**SELECTED TEXT:**
════════

6. Reopening the Ancient Nile–Red Sea Canal

One of Trajan's most consequential achievements in Egypt was the reopening and extension of the ancient canal connecting the Nile River to the Red Sea — a waterway with a history stretching back to the Pharaonic era. First dug under Necho II in the 7th century BC, extended by Darius I of Persia, and later allowed to fall into disuse, the canal was restored by Trajan around 100 AD and became known in antiquity as the Amnis Trajanus — the River of Trajan. Running approximately 84 kilometres from the Nile near Babylon (modern Cairo) to the Red Sea at Clysma (near modern Suez), the canal dramatically reduced the cost and time of transporting goods between the Mediterranean and the Indian Ocean trade routes. Spices, silks, ivory, and precious stones from Arabia, India, and East Africa could now flow directly into the Roman world without the need for costly overland portage. The canal remained in use for centuries after Trajan's death, a testament to the engineering vision of an emperor who understood that Egypt's greatest treasure was not its temples but its position as the crossroads of world trade.

════════

**GIVEN DATA:**
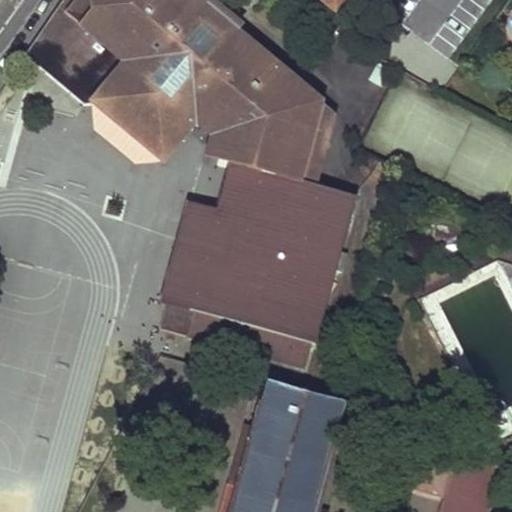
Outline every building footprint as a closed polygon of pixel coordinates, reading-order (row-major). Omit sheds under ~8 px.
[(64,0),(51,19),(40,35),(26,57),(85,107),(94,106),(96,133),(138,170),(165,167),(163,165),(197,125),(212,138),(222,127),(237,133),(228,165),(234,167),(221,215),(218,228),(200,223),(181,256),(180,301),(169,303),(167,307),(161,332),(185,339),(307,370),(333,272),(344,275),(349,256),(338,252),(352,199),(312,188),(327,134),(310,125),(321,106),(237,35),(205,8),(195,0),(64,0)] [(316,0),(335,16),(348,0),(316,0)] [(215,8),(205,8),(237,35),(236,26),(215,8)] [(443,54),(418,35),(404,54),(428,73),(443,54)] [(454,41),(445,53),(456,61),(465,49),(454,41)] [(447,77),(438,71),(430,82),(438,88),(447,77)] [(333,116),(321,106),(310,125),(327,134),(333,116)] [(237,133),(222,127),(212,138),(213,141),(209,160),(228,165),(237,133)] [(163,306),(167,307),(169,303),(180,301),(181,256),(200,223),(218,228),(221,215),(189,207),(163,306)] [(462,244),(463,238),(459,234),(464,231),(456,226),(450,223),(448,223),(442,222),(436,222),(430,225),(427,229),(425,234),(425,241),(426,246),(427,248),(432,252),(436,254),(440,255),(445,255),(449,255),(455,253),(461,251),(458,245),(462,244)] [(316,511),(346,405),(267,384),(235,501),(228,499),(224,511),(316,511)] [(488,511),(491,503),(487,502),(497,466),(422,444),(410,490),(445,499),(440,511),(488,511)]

════════

**INSTRUCTIONS TO FOLLOW:**
Copy the passage on Trajan's reopening of the Nile–Red Sea canal word for word.

**ANSWER TO THE EXERCISE:**
6. Reopening the Ancient Nile–Red Sea Canal

One of Trajan's most consequential achievements in Egypt was the reopening and extension of the ancient canal connecting the Nile River to the Red Sea — a waterway with a history stretching back to the Pharaonic era. First dug under Necho II in the 7th century BC, extended by Darius I of Persia, and later allowed to fall into disuse, the canal was restored by Trajan around 100 AD and became known in antiquity as the Amnis Trajanus — the River of Trajan. Running approximately 84 kilometres from the Nile near Babylon (modern Cairo) to the Red Sea at Clysma (near modern Suez), the canal dramatically reduced the cost and time of transporting goods between the Mediterranean and the Indian Ocean trade routes. Spices, silks, ivory, and precious stones from Arabia, India, and East Africa could now flow directly into the Roman world without the need for costly overland portage. The canal remained in use for centuries after Trajan's death, a testament to the engineering vision of an emperor who understood that Egypt's greatest treasure was not its temples but its position as the crossroads of world trade.